» Exercise description: Return exactly the lines of the records below, starting at the line that contains "Ocene i recenzije" and ending at the line that contains "sử dụng AI thiết lập vào năm 2026", with both of those lines kept.

» Extracted records:
>>>

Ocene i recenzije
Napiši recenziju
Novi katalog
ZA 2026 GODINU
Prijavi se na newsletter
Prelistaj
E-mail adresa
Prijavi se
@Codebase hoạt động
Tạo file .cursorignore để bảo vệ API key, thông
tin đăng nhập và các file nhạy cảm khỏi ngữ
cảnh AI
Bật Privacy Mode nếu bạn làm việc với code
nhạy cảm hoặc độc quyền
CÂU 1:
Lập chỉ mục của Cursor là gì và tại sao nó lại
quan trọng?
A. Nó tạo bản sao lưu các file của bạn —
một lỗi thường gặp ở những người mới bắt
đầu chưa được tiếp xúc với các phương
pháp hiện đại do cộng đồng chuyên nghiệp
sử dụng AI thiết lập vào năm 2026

<<<
>>>

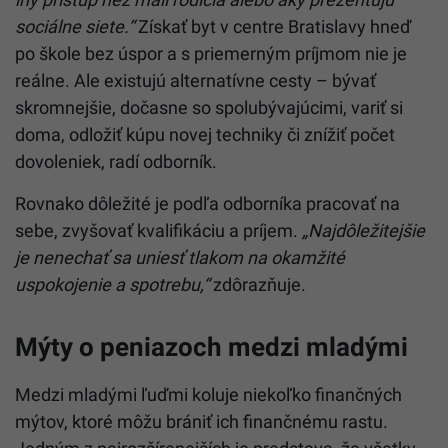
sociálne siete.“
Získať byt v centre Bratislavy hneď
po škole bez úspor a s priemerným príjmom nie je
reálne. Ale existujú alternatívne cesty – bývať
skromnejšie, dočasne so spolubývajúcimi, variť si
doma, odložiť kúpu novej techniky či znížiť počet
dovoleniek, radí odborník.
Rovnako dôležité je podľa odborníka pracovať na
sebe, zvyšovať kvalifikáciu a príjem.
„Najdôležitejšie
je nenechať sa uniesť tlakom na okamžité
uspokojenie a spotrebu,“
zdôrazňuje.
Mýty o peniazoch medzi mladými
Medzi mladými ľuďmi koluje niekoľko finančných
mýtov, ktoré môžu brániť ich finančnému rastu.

<<<

» Result for this task:
Ocene i recenzije
Napiši recenziju
Novi katalog
ZA 2026 GODINU
Prijavi se na newsletter
Prelistaj
E-mail adresa
Prijavi se
@Codebase hoạt động
Tạo file .cursorignore để bảo vệ API key, thông
tin đăng nhập và các file nhạy cảm khỏi ngữ
cảnh AI
Bật Privacy Mode nếu bạn làm việc với code
nhạy cảm hoặc độc quyền
CÂU 1:
Lập chỉ mục của Cursor là gì và tại sao nó lại
quan trọng?
A. Nó tạo bản sao lưu các file của bạn —
một lỗi thường gặp ở những người mới bắt
đầu chưa được tiếp xúc với các phương
pháp hiện đại do cộng đồng chuyên nghiệp
sử dụng AI thiết lập vào năm 2026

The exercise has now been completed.